Le démon Rinkrank procure à la princesse un sens, il lui montre la relation entre les événements. Si une femme n'a jamais fait l'expérience de se faire piéger par le démon animus, elle n'a que des pensées inconscientes. C'est le démon qui lui fournit l'échelle pour s'échapper. Ce qui était négatif devient positif.
. les contes de fées concernent les archétypes, or les archétypes ne peuvent pas mourir. Ce conte signifie que, dans cette constellation particulière, l'aspect négatif de l'animus a disparu. Le démon reviendra toujours, mais ce sera sous une autre forme ou dans un autre contexte. Le problème particulier ne reparaîtra pas.

Il y a toujours un niveau « conte de fées » qui se déroule dans la vie psychique. Les mythes se développent à partir de lui, puis retombent à l'état de contes.
La princesse, en tombant à l'intérieur de la montagne, tombe dans le sein de la mère, et là, elle renaît. Le Chevalier Rouge - la passion - y habite. La mère n'est donc pas représentée par un être humain, mais par une montagne. Quand quelque chose est représenté par un être humain, il est possible de l'intégrer. Que ce contenu soit symbolisé par une montagne enfermant une personne signifie qu'il ne peut pas être intégré par la princesse, elle peut seulement entrer en relation avec lui. L'aspect positif de l'histoire est que les vraies valeurs sont sauvées : l'argent et l'or reviennent, à la fin, au jeune couple. En tombant dans la montagne, la princesse acquiert une réalité physique.
Dans beaucoup de contes, le héros négatif est nommé le « Chevalier Rouge ». Ici, cela signifie qu'il existe un lien émotif entre la jeune fille et ce démon. À l'intérieur de la montagne, leurs deux noms contiennent le mot « rouge ». Celui de la jeune fille « le Rouge de l'Homme » montre une combinaison entre le masculin et la passion. En lui attribuant ce nom, Rinkrank, le Chevalier Rouge, lui permet de prendre conscience de ce qu'elle est vraiment.

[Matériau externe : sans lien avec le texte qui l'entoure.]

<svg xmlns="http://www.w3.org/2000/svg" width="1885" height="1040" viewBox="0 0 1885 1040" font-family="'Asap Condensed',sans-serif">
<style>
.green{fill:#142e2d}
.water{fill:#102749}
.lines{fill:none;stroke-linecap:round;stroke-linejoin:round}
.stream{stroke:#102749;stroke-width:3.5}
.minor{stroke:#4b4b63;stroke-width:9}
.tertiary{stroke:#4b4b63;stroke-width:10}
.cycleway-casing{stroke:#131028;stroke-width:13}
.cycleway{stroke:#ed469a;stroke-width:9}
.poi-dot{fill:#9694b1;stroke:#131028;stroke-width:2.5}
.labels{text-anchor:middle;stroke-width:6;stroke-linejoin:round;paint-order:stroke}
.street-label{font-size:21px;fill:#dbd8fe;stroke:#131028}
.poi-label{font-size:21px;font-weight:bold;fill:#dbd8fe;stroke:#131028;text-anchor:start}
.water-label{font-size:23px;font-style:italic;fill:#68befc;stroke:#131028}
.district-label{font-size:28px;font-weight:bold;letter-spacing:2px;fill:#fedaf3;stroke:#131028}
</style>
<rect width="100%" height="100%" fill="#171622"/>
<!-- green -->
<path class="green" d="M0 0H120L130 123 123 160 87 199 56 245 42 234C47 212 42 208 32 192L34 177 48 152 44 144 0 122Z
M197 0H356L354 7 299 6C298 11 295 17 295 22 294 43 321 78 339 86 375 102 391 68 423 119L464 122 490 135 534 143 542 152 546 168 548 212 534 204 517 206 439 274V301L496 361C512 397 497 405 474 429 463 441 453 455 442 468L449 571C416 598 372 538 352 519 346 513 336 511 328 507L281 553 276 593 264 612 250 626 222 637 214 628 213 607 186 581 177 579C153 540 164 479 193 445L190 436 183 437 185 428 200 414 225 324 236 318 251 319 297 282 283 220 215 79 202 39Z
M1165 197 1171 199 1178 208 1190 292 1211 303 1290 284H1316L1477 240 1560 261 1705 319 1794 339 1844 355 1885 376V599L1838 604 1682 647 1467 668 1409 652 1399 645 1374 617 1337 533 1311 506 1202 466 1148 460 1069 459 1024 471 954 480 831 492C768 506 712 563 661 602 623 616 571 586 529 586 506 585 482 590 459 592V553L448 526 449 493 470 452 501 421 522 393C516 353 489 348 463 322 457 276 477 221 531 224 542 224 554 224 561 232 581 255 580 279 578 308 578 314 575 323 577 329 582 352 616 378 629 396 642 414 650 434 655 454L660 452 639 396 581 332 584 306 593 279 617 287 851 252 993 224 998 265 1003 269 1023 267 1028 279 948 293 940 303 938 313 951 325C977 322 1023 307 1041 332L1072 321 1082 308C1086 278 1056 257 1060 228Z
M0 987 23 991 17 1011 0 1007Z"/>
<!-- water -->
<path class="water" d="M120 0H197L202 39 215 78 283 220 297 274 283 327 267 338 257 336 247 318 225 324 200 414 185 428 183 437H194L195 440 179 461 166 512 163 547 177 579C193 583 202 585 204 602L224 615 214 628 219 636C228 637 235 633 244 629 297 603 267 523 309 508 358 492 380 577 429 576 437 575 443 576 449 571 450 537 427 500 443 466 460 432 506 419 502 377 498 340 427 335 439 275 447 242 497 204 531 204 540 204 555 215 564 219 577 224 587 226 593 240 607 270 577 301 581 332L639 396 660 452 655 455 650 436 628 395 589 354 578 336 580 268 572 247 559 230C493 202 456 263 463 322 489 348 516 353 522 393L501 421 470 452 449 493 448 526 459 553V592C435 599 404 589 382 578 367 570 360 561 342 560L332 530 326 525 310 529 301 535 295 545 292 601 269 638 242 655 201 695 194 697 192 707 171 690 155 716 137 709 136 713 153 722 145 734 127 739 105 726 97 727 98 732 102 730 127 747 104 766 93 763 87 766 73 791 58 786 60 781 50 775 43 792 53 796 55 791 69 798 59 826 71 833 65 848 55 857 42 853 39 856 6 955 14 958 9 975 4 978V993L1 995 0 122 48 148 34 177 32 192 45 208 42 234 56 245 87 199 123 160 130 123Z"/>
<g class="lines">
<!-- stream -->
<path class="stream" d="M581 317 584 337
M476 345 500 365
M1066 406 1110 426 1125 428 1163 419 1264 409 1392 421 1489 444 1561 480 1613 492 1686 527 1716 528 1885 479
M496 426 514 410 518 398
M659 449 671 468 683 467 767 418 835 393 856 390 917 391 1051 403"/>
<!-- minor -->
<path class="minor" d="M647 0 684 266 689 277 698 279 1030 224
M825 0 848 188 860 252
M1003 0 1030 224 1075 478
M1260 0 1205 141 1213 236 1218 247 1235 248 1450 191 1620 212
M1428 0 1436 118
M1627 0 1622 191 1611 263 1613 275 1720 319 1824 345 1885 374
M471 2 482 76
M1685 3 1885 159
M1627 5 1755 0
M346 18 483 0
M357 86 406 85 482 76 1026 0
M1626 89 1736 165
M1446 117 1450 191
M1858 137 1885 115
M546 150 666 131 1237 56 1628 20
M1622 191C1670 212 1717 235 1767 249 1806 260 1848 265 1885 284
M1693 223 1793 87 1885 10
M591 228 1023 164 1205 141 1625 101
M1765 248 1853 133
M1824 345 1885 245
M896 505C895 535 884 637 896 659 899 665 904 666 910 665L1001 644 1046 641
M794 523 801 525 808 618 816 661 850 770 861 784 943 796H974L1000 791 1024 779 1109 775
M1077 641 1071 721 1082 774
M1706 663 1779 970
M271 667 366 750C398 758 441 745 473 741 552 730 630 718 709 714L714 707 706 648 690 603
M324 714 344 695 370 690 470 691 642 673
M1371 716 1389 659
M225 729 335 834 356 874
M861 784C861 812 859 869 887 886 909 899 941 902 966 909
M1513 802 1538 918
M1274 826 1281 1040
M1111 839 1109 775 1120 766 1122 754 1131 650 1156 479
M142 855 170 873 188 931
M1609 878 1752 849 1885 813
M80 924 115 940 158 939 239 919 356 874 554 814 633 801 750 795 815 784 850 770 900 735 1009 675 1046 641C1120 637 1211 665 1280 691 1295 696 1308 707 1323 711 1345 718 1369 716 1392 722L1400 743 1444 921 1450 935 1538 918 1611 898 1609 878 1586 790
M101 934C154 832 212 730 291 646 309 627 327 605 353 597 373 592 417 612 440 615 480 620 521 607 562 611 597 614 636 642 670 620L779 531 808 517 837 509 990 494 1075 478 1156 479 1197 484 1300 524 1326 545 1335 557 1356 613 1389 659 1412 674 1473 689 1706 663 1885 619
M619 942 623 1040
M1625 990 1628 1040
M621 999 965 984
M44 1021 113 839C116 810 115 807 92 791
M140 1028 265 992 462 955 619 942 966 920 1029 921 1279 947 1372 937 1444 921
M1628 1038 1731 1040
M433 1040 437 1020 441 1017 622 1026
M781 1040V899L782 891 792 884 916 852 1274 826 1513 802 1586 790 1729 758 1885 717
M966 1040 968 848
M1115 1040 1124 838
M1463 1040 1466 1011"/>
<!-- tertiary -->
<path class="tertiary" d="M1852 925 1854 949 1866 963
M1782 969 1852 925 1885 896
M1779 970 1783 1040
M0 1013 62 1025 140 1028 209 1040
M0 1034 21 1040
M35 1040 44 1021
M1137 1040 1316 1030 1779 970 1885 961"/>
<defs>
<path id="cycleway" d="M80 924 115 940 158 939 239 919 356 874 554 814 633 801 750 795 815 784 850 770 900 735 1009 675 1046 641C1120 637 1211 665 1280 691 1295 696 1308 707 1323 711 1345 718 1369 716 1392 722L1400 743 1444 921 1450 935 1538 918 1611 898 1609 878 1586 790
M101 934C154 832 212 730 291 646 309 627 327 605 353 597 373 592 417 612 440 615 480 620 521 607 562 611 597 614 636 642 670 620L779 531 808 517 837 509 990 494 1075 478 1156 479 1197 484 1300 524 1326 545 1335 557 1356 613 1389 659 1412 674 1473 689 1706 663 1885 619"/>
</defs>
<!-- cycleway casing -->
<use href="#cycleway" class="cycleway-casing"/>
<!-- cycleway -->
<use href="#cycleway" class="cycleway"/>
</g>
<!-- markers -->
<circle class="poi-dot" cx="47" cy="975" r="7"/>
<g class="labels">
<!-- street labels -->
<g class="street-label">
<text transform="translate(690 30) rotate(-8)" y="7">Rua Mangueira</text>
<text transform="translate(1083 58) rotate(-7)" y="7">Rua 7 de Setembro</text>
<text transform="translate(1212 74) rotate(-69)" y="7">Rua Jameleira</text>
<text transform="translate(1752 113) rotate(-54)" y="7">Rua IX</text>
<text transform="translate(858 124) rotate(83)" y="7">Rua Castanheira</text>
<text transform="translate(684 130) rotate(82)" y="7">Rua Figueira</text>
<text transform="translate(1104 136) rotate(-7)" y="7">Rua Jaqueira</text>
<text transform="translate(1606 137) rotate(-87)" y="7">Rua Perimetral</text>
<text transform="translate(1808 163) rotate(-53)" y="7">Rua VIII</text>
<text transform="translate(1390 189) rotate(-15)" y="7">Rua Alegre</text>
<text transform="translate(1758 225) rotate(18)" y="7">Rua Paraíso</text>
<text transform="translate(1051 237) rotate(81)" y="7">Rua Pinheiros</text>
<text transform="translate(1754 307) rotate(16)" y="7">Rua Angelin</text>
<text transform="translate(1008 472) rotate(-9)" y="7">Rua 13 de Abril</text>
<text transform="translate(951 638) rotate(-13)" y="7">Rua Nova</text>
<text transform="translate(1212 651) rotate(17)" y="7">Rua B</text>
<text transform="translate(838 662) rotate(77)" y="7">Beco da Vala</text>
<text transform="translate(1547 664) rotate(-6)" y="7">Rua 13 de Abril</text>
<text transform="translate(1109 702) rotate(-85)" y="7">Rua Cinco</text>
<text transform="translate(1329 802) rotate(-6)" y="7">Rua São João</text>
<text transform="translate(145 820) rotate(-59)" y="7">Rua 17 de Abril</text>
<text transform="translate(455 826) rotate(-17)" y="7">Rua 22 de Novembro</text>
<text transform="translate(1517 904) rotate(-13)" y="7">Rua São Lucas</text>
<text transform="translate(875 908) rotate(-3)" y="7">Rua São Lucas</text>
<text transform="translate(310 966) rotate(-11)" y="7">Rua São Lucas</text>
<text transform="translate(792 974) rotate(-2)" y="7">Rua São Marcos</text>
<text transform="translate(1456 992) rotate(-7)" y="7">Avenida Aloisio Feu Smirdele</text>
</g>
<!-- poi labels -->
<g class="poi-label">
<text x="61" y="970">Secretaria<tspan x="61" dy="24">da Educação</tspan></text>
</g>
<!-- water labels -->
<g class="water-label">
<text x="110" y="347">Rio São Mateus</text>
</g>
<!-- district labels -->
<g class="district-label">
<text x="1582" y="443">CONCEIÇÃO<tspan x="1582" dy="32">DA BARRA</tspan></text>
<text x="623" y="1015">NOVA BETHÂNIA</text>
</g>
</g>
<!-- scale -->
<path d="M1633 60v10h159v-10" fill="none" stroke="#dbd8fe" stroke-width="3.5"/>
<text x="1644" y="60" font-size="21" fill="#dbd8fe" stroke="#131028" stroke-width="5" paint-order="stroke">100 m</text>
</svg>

Quand une femme est inconsciente de son animus, le principal problème est que celui-ci s'unit à son côté émotionnel ; elle devient alors comme le proverbial « éléphant dans une boutique de porcelaine ». Elle est parvenue à développer en elle-même un esprit masculin qui lui permet de se voir plus objectivement, mais sa nature féminine et son sentiment, ayant été refoulés, se mêlent à son animus. Cet état provoque beaucoup de tragédies dans la vie, en particulier dans le domaine des relations.

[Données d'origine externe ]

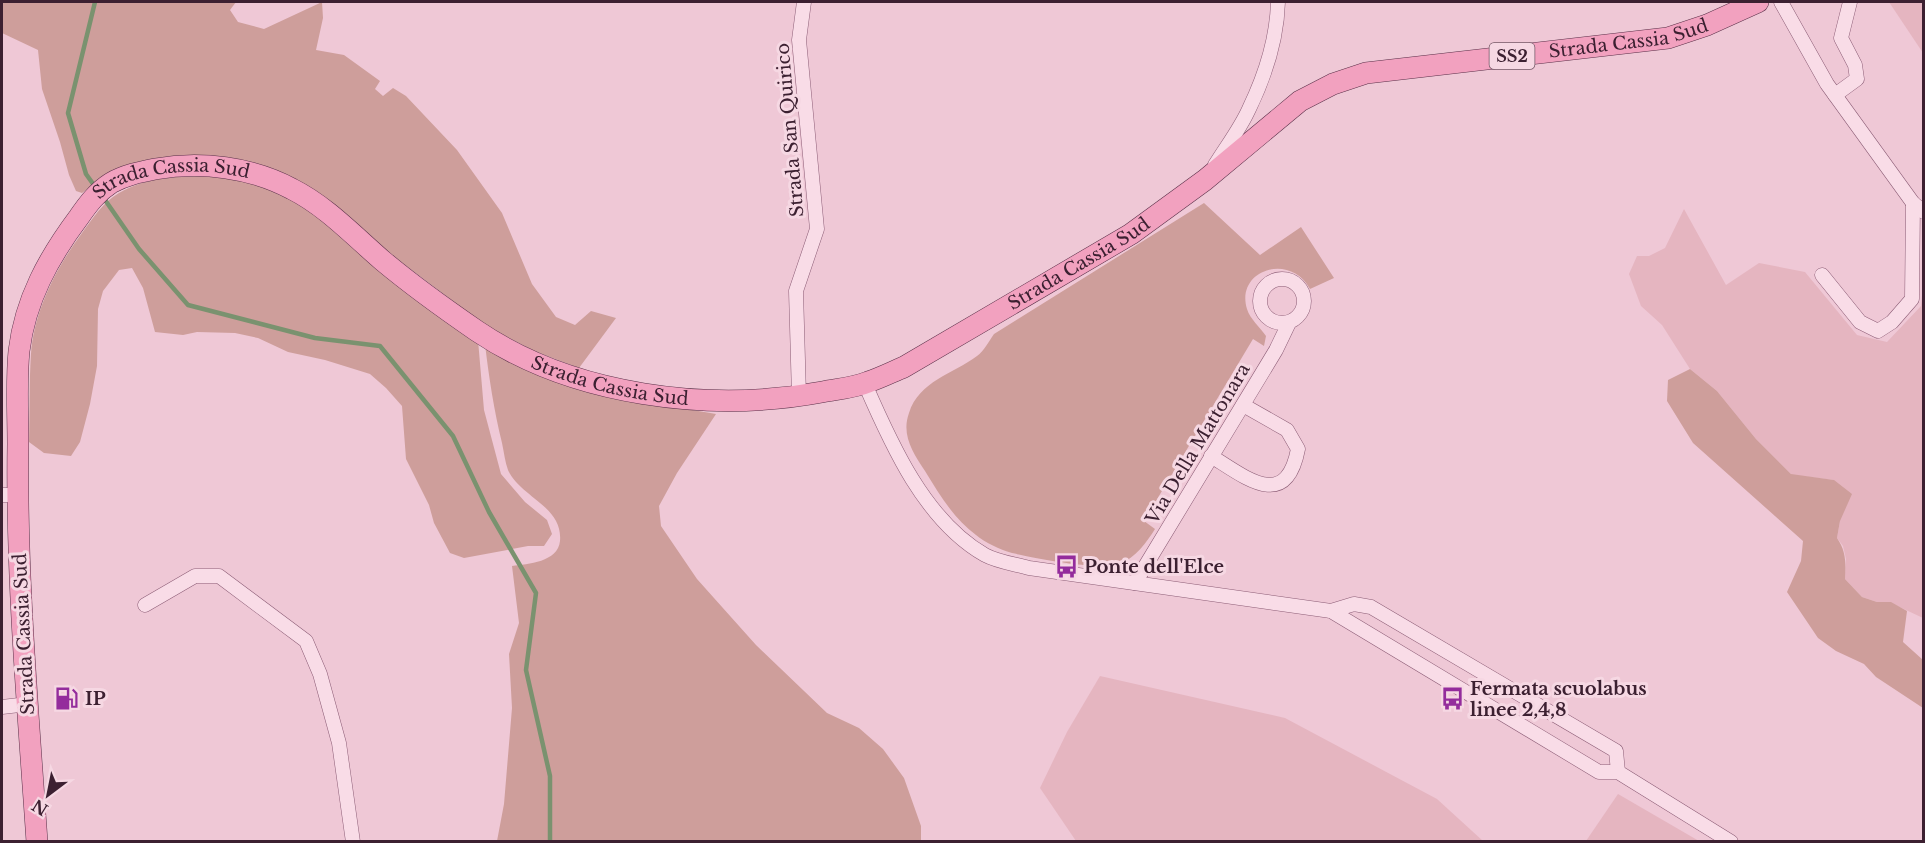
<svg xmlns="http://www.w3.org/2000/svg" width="1925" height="843" font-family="'Libre Baskerville',serif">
<rect width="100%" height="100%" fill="#efc8d6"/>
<g fill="#e5b5c0">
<polygon points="1889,2 1923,2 1923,53"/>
<polygon points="1684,209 1726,285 1759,263 1805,272 1857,335 1887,342 1921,306 1923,284 1923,618 1891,603 1877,602 1862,597 1845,579 1846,559 1843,546 1837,538 1840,521 1834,480 1792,475 1756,439 1717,391 1690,369 1662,325 1641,306 1629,274 1637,256 1649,256 1665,248"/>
<polygon points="1100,676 1285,718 1437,799 1483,841 1076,841 1040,788 1067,732"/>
<polygon points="1618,794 1699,841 1586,841"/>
</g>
<g fill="#ce9e9b">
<polygon points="2,2 236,2 230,10 238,22 264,29 322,2 323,18 316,50 344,55 380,81 375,89 383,96 393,88 406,96 457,150 502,213 532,284 556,317 575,325 591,311 616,318 579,368 534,351 486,326 393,256 322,195 293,178 256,165 104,177 82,193 76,191 69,175 60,142 42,89 38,50 2,33"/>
<path d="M222,176L251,181L286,193L478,340L484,410L501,474L525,502L547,520L552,534L544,546H528L464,558L450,553L434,523L429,505L406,459L402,406L386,388L370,374L325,360L288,352L258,338L235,333L197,332L183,335L155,332L143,288L132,268L119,270L103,291L98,309L97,366L90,404L80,442L71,456L44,453L29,442C30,413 29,383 31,354C34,311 56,268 82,233C93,218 103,202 119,193C149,175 188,176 222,176Z"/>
<path d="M1204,203L1260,255L1301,227L1334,278L1310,289C1290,252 1235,270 1247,309C1250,319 1260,327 1266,336L1264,346L1253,339L1144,521L1155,529C1147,542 1135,558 1120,564C1101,571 1034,558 1012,553C999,549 986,543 976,535C954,519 939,494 925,471C913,453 901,435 909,413C919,381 953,374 977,356C984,351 989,341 994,334Z"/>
<path d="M485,344L623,398L716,414L677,473L659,506L661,526L697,579L756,645L827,713L859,728L883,749L904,778L921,826V841H497L504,804L512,708L509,654L519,623L512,566C528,564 558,562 560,541C563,506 521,498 508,470C505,462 504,452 502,443C494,410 489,378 485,344Z"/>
<path d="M1690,369L1717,391L1756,439L1791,474L1834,480L1852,494L1840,521L1837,538C1846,551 1846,563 1845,579L1862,597L1877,602H1891L1907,611L1903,642L1923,660V708L1876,677L1864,664L1836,651L1818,638L1787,592L1801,561L1803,541L1693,443L1667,401L1668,380Z"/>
</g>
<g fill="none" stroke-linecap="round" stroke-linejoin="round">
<g stroke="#7a926f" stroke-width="4.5">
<polyline points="95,2 68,113 86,174 96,188"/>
<polyline points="103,197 139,249 188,305 315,338 380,346 453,436 489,512 536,593 526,670 550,776 550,842"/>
</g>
<defs>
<g id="street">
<polyline points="1781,2 1827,84 1913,203 1924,212"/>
<polyline points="1835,95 1857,79 1855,65 1841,38 1850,2"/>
<path d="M1215,165C1226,147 1240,129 1249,109C1265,76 1277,38 1278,2"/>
<polyline points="1822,275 1860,322 1878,331 1892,322 1912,299 1913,203"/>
<circle cx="1282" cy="301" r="22"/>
<path d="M865,384C891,444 925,521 985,555C998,562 1015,564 1029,568L1331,611L1599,772H1618L1731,842"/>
<polyline points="799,396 796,291 817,229 799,40 804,2"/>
<path d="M1211,456C1245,477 1286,512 1298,449L1287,430L1243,405"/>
<polyline points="2,495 17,495"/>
<polyline points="1135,583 1276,350 1289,323"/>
<polyline points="145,605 195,576 219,576 306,641 320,674 339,743 353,842"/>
<polyline points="1331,611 1354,604 1371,607 1616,751 1618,772"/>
<polyline points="2,707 28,704"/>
</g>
<g id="primary">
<path id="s1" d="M37,842C28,709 16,577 18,444C18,414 16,381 19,351C25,300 49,257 79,217C88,204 97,192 111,183C125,175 140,172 155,169C201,161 251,167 292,189C326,206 354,236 383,261C413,286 445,309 477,331C573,396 710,413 822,392C837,389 854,388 868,382C880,378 892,372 904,367L1131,234L1205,180L1300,101L1333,84L1366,73L1668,38L1707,25L1758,2"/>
</g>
</defs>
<use href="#street" stroke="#8c5d76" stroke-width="15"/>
<use href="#primary" stroke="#5a3049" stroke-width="22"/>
<use href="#street" stroke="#f9dce7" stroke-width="14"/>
<use href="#primary" stroke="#f2a1bf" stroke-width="21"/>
</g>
<defs>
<symbol id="bus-bare" viewBox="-9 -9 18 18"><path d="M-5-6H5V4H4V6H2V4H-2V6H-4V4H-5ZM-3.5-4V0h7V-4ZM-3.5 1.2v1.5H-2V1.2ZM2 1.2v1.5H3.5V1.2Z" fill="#942c9c" stroke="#f6d8e3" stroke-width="2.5" paint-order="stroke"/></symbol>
<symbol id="fuel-bare" viewBox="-9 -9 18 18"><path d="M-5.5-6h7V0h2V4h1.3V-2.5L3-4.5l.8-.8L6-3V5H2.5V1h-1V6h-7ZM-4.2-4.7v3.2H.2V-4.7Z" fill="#942c9c" stroke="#f6d8e3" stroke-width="2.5" paint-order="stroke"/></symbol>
</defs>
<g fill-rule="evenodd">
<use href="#bus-bare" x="1050" y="550" width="33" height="33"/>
<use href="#fuel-bare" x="50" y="682" width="33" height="33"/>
<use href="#bus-bare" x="1436" y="682" width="33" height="33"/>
</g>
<g text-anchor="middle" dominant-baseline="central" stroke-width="6" stroke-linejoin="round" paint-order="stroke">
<rect fill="#f6d8e3" stroke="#745766" stroke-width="1.5" x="1489.5" y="43" width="45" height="26" rx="4.5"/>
<g font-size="16" font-weight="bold" fill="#3c2031">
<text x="1512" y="56">SS2</text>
</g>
<g font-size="18" fill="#3c2031" stroke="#f6d8e3">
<text stroke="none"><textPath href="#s1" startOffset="2368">Strada Cassia Sud</textPath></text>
<text transform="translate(790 130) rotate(-95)">Strada San Quirico</text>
<text stroke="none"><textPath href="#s1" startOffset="748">Strada Cassia Sud</textPath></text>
<text stroke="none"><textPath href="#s1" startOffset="1756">Strada Cassia Sud</textPath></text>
<text stroke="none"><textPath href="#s1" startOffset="1252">Strada Cassia Sud</textPath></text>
<text transform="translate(1198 444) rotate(-59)">Via Della Mattonara</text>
<text transform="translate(24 634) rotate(-93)">Strada Cassia Sud</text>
</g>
<g font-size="18" font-weight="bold" fill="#3c2031" stroke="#f6d8e3" text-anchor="start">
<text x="1084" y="567">Ponte dell'Elce</text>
<text x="1470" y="689">Fermata scuolabus<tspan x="1470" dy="21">linee 2,4,8</tspan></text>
<text x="85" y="699">IP</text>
</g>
</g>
<rect width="1925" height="843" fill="none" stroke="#3c2031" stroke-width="6"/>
<g transform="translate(48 795) rotate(212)" stroke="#f6d8e3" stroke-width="4.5" paint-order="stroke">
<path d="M0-4.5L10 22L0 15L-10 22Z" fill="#3c2031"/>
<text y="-9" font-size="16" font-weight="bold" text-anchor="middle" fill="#3c2031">N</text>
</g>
</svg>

Dans notre conte, le vieux roi fait tout son possible, de la main droite, pour empêcher le renouveau de se réaliser et fait tout, de la main gauche, pour qu'il s'accomplisse. Les femmes possédées par l'animus sont toujours à comploter pour attraper quelqu'un dans leurs rets et tombent dans leur propre piège. Mais les hommes, eux, jouent avec l'anima et celle-ci leur chipe leur clé quand ils ne regardent pas ! P.27
Le fait que la jeune fille vive le processus de transformation en endurant la souffrance et agit en immobilisant le démon par sa barbe, produit une transformation en celui-ci, de sorte qu'il l'aide.
Le meurtre par le roi du vieil homme mauvais est conforme à « l'usage chrétien », dans le sens que c'est la manifestation d'une attitude meurtrière envers la vie. Le démon de la montagne porte en lui, comme le Wotan germanique, le germe d'une nouvelle vie. on résout un conflit en se retirant. Dans un conflit, les opposés deviennent si proches l'un de l'autre qu'ils utilisent les mêmes armes. Nous faisons progresser le processus d'individuation en nous refusant de prendre part à la bataille.
Le fait que Rinkrank soit un brigand relève de l'animus négatif qui est de voler, sucer la vie des autres. Une femme possédée par l'animus devient une sorte de vampire car, n'ayant pas de vie en elle, elle se trouve obligée de la prendre là où elle la trouve. Le démon animus-négatif détruit tous les aspects de féminité de la vie.